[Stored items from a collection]
++++++++++
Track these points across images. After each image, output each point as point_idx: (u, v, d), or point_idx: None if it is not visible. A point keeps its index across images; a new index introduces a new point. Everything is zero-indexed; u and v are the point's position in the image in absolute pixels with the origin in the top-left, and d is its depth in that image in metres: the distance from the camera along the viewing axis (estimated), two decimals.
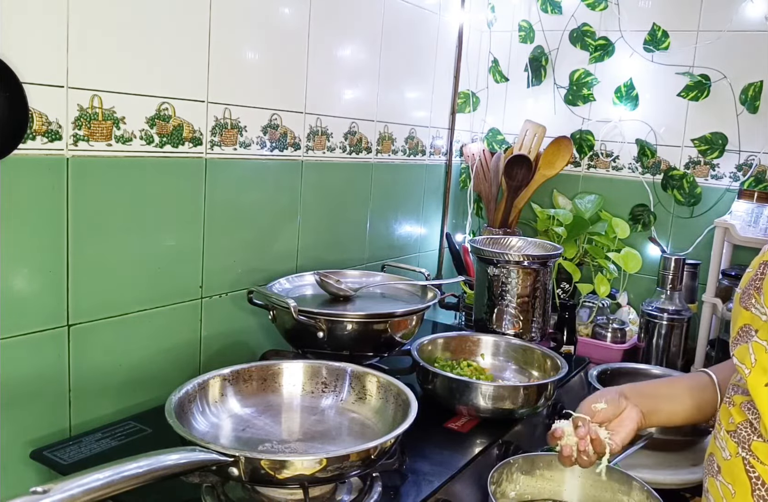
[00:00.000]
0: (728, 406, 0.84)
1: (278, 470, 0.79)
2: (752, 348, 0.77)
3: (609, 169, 2.00)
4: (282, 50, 1.37)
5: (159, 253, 1.19)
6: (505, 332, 1.49)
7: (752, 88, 1.75)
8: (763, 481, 0.76)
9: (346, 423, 1.03)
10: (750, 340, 0.78)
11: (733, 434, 0.81)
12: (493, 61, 2.09)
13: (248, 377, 1.06)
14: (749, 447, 0.78)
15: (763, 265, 0.80)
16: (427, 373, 1.22)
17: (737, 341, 0.82)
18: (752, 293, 0.80)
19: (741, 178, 1.81)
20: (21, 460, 1.03)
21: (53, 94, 0.99)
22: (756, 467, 0.77)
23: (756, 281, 0.80)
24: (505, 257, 1.47)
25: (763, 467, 0.76)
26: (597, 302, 1.85)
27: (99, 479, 0.65)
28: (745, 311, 0.81)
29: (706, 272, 1.73)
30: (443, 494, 0.98)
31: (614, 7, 1.90)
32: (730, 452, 0.81)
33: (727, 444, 0.81)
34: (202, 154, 1.24)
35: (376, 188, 1.73)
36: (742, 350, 0.79)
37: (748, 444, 0.78)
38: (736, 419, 0.81)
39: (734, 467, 0.79)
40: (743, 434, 0.79)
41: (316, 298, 1.38)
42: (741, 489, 0.78)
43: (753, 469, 0.77)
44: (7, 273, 0.98)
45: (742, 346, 0.80)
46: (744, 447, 0.78)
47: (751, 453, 0.77)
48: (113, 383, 1.15)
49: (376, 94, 1.67)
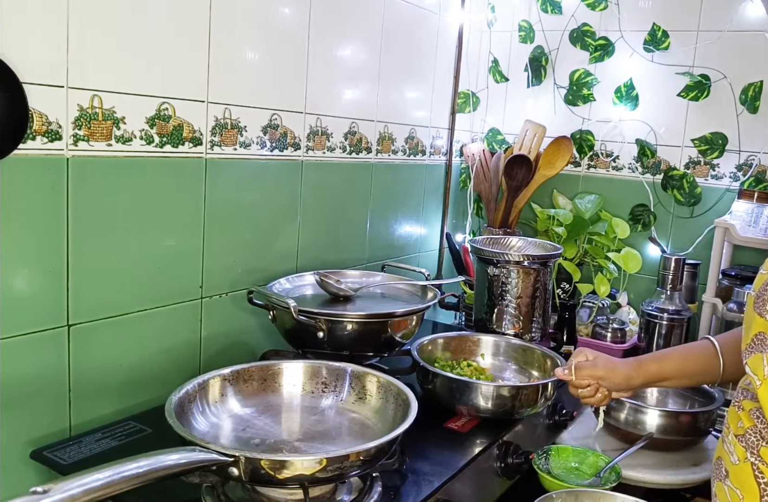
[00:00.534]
0: (737, 410, 0.83)
1: (278, 470, 0.79)
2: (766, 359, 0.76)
3: (609, 169, 2.00)
4: (282, 50, 1.37)
5: (159, 253, 1.19)
6: (505, 332, 1.49)
7: (752, 88, 1.75)
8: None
9: (346, 423, 1.03)
10: (765, 350, 0.76)
11: (742, 439, 0.80)
12: (493, 61, 2.09)
13: (248, 377, 1.06)
14: (758, 452, 0.77)
15: None
16: (427, 373, 1.22)
17: (751, 349, 0.80)
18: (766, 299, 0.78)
19: (741, 178, 1.81)
20: (21, 460, 1.03)
21: (53, 94, 0.99)
22: (765, 473, 0.76)
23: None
24: (505, 256, 1.47)
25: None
26: (597, 302, 1.85)
27: (99, 479, 0.65)
28: (759, 318, 0.79)
29: (706, 272, 1.73)
30: (443, 494, 0.98)
31: (614, 7, 1.90)
32: (738, 457, 0.79)
33: (736, 449, 0.80)
34: (202, 154, 1.24)
35: (376, 188, 1.73)
36: (755, 360, 0.78)
37: (756, 449, 0.77)
38: (745, 423, 0.80)
39: (742, 472, 0.78)
40: (752, 440, 0.78)
41: (316, 298, 1.38)
42: (749, 495, 0.77)
43: (762, 475, 0.76)
44: (7, 273, 0.98)
45: (756, 355, 0.78)
46: (753, 452, 0.77)
47: (760, 459, 0.76)
48: (113, 383, 1.15)
49: (376, 94, 1.67)
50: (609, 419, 1.41)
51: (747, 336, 0.81)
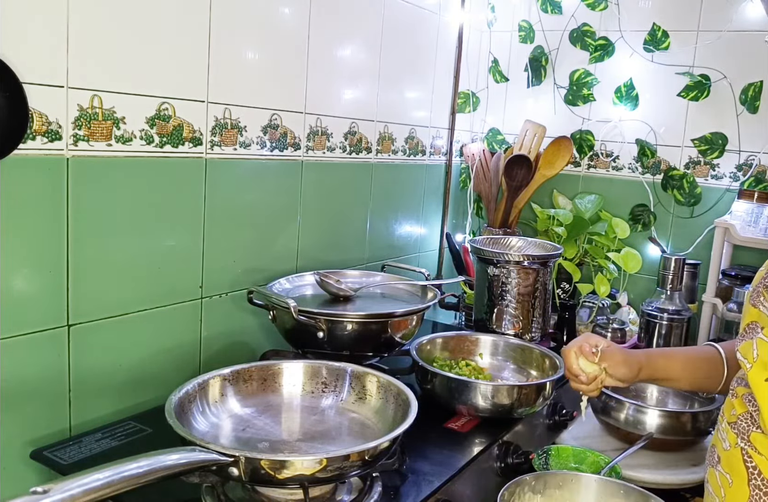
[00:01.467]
0: (731, 398, 0.86)
1: (278, 470, 0.79)
2: (756, 344, 0.78)
3: (609, 169, 2.00)
4: (282, 50, 1.37)
5: (159, 253, 1.19)
6: (505, 332, 1.49)
7: (752, 88, 1.75)
8: (759, 471, 0.78)
9: (346, 423, 1.03)
10: (755, 336, 0.80)
11: (734, 426, 0.82)
12: (493, 61, 2.09)
13: (248, 377, 1.06)
14: (748, 438, 0.79)
15: None
16: (426, 372, 1.22)
17: (743, 337, 0.84)
18: (761, 291, 0.81)
19: (741, 178, 1.81)
20: (21, 460, 1.03)
21: (53, 94, 0.99)
22: (754, 458, 0.78)
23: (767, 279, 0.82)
24: (505, 257, 1.47)
25: (760, 458, 0.78)
26: (597, 302, 1.85)
27: (99, 479, 0.65)
28: (753, 309, 0.82)
29: (706, 272, 1.74)
30: (443, 494, 0.99)
31: (614, 7, 1.90)
32: (730, 443, 0.82)
33: (728, 435, 0.83)
34: (202, 154, 1.24)
35: (376, 188, 1.73)
36: (746, 346, 0.81)
37: (747, 435, 0.80)
38: (738, 410, 0.82)
39: (733, 457, 0.81)
40: (743, 426, 0.80)
41: (316, 298, 1.38)
42: (738, 479, 0.80)
43: (750, 459, 0.79)
44: (7, 273, 0.98)
45: (746, 342, 0.81)
46: (743, 438, 0.80)
47: (750, 444, 0.79)
48: (113, 383, 1.15)
49: (376, 94, 1.67)
50: (609, 419, 1.41)
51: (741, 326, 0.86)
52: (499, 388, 1.18)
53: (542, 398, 1.21)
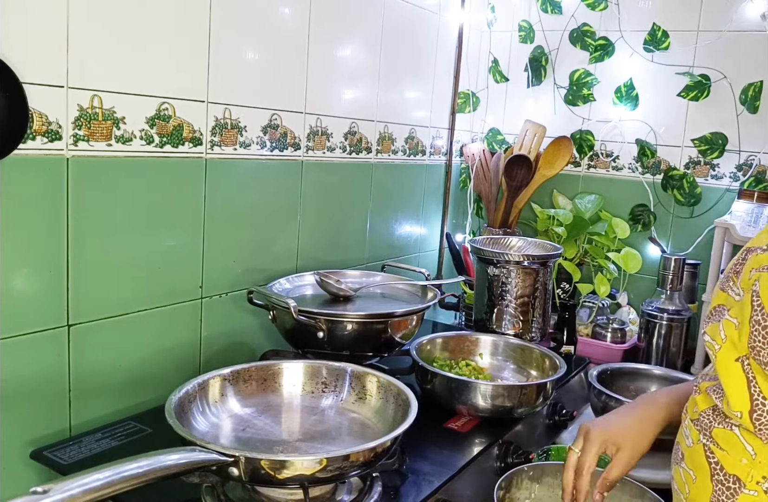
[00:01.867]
0: (695, 394, 0.87)
1: (278, 470, 0.79)
2: (722, 325, 0.80)
3: (609, 169, 2.00)
4: (282, 50, 1.37)
5: (159, 253, 1.19)
6: (505, 332, 1.49)
7: (752, 88, 1.75)
8: (722, 466, 0.78)
9: (346, 423, 1.03)
10: (722, 318, 0.81)
11: (696, 423, 0.84)
12: (493, 61, 2.09)
13: (248, 377, 1.06)
14: (710, 434, 0.80)
15: (745, 251, 0.83)
16: (425, 372, 1.22)
17: (709, 319, 0.85)
18: (731, 276, 0.83)
19: (741, 178, 1.81)
20: (21, 460, 1.03)
21: (53, 94, 0.99)
22: (715, 453, 0.79)
23: (737, 266, 0.83)
24: (505, 257, 1.47)
25: (721, 453, 0.79)
26: (597, 302, 1.85)
27: (99, 479, 0.65)
28: (721, 293, 0.84)
29: (706, 272, 1.73)
30: (443, 494, 0.99)
31: (614, 7, 1.90)
32: (692, 440, 0.83)
33: (691, 432, 0.84)
34: (202, 154, 1.24)
35: (376, 188, 1.73)
36: (713, 328, 0.82)
37: (709, 431, 0.81)
38: (700, 407, 0.84)
39: (695, 453, 0.82)
40: (705, 422, 0.82)
41: (316, 298, 1.38)
42: (701, 475, 0.81)
43: (713, 455, 0.80)
44: (7, 273, 0.98)
45: (713, 324, 0.83)
46: (705, 434, 0.81)
47: (712, 439, 0.80)
48: (113, 383, 1.15)
49: (376, 94, 1.67)
50: None
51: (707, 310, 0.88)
52: (499, 388, 1.18)
53: (542, 398, 1.21)
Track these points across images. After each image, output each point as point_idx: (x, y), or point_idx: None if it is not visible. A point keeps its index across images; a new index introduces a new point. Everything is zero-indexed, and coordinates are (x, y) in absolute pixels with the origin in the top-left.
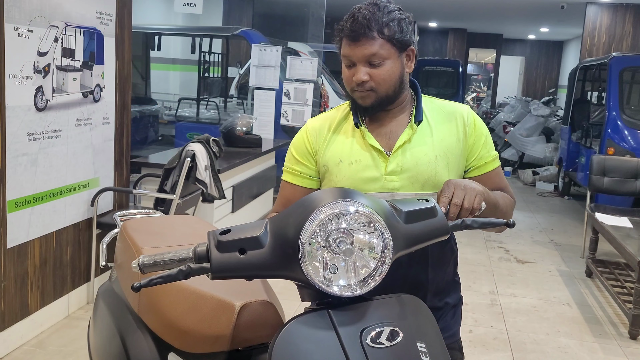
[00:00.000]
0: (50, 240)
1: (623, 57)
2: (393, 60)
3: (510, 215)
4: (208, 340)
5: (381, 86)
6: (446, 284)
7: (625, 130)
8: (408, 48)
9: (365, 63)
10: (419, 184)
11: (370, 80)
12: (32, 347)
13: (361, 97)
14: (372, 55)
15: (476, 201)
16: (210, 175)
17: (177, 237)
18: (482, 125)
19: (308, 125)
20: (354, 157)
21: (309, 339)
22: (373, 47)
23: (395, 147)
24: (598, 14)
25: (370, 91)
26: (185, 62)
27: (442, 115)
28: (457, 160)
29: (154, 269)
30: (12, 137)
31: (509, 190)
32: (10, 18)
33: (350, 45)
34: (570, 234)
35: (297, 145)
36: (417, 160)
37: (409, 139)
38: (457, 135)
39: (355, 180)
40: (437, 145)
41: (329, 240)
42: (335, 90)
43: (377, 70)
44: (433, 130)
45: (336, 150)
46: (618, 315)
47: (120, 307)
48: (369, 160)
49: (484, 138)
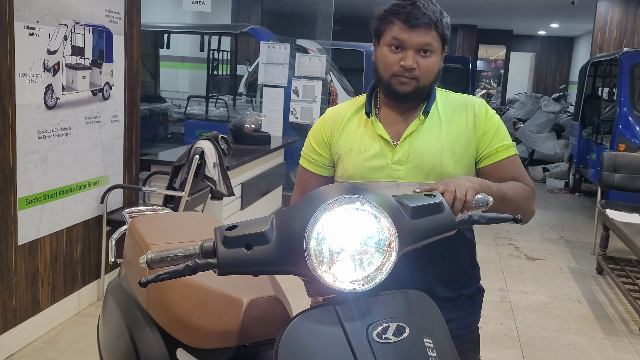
++++++++++
AIM OF THE EXERCISE
Go to the line with "15: (763, 265, 0.80)" in the entries above and repeat every line from there through the line with "32: (730, 452, 0.81)", exactly and with no other text.

ANSWER FOR THE TASK
15: (763, 265, 0.80)
16: (427, 373, 1.22)
17: (737, 341, 0.82)
18: (752, 293, 0.80)
19: (741, 178, 1.81)
20: (21, 460, 1.03)
21: (53, 94, 0.99)
22: (756, 467, 0.77)
23: (756, 281, 0.80)
24: (505, 257, 1.47)
25: (763, 467, 0.76)
26: (597, 302, 1.85)
27: (99, 479, 0.65)
28: (745, 311, 0.81)
29: (706, 272, 1.73)
30: (443, 494, 0.98)
31: (614, 7, 1.90)
32: (730, 452, 0.81)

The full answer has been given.